Michiganders for weeks have been allowed to go golfing — albeit without golf carts — after Whitmer loosened restrictions on outdoor recreational activity last month. Feel free to hit the golf course this weekend, just keep a distance from others and stay out of the closed clubhouse bar. 

Personal landscaping has always been allowed in Michigan. Go ahead: Clean up the yard and mow your lawn. After some additional regulations on essential businesses were released last month, landscaping companies are also open across the state. They could use the business. 

Canoes, kayaks and motorboats can feel free to hit the water this weekend. All are allowable under executive order. Just be careful not to overcrowd the sandbar with your friends; Gatherings of ten or more are still not allowed, even in the middle of a wide open lake. 

Get outside and explore some hiking trails and beaches.  

Research shows the coronavirus spreads best in tight quarters and enclosed spaces. And with so many trails, beaches and state parks open this weekend, there’s no reason to take the risk. 

While most parades and ceremonies are canceled, Michigan’s expansive beaches and trails — for the most part — remain open to the public. Some state parks have implemented restrictions to limit the number of people crowding any particular space, but otherwise feel free to visit. 

Just don’t go to a campground. Whitmer’s orders do not ease up any restrictions on public or private campgrounds.

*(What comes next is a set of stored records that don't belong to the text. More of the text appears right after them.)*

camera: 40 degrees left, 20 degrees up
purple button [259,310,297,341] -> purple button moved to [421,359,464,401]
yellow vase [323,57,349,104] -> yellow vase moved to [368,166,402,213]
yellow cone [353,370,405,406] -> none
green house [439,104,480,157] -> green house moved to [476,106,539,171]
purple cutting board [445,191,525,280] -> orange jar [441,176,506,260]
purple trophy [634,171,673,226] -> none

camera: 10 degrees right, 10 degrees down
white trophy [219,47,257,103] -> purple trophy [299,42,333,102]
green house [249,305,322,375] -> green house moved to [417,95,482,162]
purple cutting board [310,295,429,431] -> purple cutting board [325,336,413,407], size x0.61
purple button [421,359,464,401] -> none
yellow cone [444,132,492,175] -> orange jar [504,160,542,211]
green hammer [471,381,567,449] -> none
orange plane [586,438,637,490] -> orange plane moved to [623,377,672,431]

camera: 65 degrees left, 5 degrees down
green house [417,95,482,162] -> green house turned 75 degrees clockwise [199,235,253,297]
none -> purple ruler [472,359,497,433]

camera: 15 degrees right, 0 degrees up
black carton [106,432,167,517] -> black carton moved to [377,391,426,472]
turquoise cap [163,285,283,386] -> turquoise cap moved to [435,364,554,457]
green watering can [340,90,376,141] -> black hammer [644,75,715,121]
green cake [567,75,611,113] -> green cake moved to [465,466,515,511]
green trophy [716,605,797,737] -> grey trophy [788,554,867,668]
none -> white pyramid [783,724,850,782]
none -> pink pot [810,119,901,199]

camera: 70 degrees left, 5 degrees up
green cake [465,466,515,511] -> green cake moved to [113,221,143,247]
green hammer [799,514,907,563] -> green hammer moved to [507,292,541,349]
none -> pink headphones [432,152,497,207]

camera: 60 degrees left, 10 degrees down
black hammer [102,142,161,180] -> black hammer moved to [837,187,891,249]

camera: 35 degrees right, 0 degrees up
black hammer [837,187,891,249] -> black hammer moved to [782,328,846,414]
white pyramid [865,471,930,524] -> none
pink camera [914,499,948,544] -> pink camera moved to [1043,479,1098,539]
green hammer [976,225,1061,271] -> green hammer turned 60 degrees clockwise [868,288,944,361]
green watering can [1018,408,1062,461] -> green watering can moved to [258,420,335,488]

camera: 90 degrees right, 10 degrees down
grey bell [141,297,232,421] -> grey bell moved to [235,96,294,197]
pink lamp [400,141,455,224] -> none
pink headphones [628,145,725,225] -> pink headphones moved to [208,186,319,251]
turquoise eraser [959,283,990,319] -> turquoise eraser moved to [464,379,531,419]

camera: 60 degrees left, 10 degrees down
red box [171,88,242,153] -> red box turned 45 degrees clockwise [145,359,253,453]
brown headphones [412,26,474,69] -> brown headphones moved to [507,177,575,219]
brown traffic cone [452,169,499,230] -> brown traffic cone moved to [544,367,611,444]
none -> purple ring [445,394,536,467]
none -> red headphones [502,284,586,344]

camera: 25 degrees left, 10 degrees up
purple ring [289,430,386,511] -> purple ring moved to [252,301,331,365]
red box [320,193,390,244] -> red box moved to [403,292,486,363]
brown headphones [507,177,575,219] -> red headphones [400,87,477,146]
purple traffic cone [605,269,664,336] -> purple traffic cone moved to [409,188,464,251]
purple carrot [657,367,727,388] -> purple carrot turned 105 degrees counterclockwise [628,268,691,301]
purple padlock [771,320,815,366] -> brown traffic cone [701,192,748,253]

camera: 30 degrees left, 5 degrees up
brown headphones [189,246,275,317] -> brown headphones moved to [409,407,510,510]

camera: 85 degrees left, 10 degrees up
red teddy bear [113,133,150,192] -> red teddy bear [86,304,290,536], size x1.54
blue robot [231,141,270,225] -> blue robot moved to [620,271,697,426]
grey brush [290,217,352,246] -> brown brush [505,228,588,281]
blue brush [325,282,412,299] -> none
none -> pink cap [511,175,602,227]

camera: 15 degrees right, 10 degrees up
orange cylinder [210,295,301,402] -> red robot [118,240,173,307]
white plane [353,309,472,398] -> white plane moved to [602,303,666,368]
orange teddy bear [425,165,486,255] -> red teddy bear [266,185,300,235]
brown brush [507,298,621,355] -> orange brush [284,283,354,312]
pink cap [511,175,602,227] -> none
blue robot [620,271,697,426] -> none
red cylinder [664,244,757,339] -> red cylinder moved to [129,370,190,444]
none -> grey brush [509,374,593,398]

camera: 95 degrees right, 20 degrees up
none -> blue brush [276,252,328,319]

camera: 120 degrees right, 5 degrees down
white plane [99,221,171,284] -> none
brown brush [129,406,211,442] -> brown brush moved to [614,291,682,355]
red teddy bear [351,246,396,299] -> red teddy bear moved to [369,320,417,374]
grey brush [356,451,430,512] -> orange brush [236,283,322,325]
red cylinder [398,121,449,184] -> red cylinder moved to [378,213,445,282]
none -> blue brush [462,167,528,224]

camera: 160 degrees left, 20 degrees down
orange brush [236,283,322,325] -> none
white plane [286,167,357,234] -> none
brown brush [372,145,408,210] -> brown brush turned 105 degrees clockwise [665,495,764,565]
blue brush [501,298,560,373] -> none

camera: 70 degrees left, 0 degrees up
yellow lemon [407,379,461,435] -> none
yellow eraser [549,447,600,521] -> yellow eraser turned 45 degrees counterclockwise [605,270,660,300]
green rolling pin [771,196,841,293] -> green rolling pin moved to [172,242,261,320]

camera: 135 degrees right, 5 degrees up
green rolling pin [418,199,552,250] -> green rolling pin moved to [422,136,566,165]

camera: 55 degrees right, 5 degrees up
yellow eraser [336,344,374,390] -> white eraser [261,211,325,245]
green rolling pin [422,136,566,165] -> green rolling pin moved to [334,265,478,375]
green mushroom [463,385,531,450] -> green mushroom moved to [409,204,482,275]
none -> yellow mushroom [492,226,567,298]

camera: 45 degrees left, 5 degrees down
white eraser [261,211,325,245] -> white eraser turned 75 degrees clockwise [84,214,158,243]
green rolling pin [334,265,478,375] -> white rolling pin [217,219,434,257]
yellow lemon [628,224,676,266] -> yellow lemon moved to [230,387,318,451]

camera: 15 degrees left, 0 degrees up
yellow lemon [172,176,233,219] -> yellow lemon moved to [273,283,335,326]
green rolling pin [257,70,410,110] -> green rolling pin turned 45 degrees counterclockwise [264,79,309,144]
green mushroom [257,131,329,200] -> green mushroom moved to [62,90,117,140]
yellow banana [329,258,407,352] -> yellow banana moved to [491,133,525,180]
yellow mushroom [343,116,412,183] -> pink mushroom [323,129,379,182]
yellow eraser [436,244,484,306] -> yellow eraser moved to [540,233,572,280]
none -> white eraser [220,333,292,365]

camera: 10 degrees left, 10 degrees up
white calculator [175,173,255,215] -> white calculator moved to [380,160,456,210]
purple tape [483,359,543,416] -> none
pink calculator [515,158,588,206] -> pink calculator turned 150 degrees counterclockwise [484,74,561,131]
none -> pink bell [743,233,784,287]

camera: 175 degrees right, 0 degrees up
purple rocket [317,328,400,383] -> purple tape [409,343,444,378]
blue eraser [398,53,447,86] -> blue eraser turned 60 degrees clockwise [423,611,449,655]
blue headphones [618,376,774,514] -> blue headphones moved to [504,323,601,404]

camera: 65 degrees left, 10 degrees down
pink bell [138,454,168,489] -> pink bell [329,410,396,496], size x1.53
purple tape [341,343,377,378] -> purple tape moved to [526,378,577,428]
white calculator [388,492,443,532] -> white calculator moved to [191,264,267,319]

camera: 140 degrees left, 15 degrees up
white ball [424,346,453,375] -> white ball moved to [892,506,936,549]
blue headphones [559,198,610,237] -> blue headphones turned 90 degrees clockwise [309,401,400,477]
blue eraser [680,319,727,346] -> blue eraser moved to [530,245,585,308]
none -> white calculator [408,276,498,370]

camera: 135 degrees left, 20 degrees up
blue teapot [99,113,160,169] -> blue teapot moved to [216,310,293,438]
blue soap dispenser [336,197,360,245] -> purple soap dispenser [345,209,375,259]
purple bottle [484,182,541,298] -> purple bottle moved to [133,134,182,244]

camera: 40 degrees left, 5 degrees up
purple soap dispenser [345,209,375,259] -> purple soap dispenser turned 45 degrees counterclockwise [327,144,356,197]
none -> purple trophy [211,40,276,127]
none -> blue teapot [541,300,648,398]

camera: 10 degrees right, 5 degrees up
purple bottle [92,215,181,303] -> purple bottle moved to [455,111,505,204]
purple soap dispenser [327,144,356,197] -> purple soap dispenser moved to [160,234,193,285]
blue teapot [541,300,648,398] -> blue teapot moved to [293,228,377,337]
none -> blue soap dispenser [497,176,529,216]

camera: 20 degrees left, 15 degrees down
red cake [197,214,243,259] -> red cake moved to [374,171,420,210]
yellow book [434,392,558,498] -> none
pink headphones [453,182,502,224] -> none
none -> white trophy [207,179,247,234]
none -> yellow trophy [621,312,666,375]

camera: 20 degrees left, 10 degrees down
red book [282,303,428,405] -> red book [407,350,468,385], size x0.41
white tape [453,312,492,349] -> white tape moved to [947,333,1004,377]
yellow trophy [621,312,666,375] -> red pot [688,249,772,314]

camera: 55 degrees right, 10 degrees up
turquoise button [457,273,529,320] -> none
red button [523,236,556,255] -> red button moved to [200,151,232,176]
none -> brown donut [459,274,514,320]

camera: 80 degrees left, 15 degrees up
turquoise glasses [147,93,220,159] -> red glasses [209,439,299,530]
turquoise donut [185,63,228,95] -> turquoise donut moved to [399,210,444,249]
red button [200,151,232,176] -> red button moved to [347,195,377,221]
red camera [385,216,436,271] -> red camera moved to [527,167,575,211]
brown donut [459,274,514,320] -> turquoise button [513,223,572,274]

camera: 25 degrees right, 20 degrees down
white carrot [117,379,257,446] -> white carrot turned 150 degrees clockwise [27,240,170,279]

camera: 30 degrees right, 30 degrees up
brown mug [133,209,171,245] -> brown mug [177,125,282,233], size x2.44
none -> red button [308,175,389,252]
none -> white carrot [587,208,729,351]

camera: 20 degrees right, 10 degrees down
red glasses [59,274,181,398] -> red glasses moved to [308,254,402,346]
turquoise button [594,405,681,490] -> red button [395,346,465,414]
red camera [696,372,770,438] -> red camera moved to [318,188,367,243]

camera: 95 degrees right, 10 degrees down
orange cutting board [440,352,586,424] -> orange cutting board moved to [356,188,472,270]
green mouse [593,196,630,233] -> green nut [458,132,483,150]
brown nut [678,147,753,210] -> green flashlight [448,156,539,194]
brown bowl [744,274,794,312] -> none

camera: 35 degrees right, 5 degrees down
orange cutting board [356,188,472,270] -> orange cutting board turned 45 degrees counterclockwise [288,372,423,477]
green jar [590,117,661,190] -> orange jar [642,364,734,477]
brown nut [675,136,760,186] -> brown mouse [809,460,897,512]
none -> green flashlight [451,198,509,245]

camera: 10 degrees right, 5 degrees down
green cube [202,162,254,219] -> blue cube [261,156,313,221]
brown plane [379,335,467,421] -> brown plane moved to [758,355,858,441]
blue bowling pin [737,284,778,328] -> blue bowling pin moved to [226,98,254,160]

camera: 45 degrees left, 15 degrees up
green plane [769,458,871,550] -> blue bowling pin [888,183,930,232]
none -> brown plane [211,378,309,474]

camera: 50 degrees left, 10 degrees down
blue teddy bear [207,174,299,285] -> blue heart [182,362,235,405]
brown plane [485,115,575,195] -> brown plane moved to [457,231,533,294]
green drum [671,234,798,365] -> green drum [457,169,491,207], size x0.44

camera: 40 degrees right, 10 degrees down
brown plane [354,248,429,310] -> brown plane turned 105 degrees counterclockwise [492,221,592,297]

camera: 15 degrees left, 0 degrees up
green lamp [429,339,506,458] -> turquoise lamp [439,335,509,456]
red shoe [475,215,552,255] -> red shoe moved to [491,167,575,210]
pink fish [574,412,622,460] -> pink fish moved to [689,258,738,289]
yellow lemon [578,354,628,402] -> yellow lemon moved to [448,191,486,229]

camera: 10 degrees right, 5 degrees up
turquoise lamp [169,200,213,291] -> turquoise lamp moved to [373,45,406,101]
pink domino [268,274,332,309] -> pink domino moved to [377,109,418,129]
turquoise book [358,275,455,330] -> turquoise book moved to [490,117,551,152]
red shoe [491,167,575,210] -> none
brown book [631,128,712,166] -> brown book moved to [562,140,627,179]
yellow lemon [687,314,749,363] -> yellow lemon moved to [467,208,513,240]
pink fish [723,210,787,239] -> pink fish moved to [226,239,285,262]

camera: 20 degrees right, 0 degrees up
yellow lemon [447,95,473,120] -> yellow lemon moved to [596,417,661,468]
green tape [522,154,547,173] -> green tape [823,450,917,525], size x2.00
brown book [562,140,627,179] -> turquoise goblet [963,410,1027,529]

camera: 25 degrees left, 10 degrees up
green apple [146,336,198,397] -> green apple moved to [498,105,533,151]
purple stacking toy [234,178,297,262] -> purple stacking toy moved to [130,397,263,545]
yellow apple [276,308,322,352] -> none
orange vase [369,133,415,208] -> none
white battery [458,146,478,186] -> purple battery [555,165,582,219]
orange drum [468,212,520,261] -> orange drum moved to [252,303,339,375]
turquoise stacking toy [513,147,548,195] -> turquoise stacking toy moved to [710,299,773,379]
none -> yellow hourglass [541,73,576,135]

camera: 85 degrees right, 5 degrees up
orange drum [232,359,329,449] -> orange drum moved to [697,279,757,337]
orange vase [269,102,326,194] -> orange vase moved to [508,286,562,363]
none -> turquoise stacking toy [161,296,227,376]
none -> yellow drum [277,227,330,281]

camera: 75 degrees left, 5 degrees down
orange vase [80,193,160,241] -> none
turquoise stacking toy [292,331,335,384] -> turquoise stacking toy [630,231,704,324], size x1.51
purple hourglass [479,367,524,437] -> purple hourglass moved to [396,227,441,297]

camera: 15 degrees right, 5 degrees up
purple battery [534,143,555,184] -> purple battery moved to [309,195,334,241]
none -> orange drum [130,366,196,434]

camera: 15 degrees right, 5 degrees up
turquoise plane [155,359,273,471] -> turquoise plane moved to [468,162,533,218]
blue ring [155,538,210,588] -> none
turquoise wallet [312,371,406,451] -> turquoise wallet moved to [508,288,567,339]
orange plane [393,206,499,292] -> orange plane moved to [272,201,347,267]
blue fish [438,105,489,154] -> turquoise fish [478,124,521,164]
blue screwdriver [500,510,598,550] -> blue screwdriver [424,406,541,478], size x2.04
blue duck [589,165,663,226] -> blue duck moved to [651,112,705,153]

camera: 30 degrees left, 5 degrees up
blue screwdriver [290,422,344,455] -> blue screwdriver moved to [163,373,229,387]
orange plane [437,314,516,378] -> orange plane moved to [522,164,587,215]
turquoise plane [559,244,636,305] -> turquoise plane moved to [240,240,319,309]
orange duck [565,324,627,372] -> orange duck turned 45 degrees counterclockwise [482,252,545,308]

All of them are required to remain closed until at least Thursday, though nothing in the order prohibits socially distant camping on private property with some friends. 

Don’t plan a shopping trip quite yet, but write your list this weekend. 

Additionally, Whitmer is reopening some long-shuttered sections of the state’s economy. Retail operations can resume statewide on Tuesday, but customers can only shop by appointment. Those newly reopened stores will also be limited to 10 shoppers inside at any given time. 

All car dealerships can reopen their sales floors — also by appointment only — on Tuesday. Nonessential medical, dental and veterinary procedures, including pet grooming, can resume May 29. Businesses must still adopt social distancing precautions for staff and customers. 

The order greenlights residents to make some shopping plans after the holiday weekend and sets course for some employees to get back to work, but it does not yet provide for the reopening of barber shops, salons, gyms, libraries, theaters and other public-facing businesses. 

While Michigan’s coronavirus curve may be flattening, Whitmer said the rest of Michigan isn’t quite ready to enjoy some of the same freedoms as Traverse City and the Upper Peninsula. Only time will tell if an ongoing decline in cases will continue to trend downward, she said. 

“Michigan is ready to phase in these sectors of our economy, but we must stay vigilant and ensure we’re doing everything we can to protect ourselves and our families from the spread of COVID-19,” Whitmer explained. “We must continue to all do our part by staying safer at home.” 

Ingham County Health Officer Linda Vail told reporters this week that Greater Lansing could be poised to become the next region of the state able to gradually reopen sectors of its economy. The region has experienced a downward trend in the number of COVID-19 cases and deaths.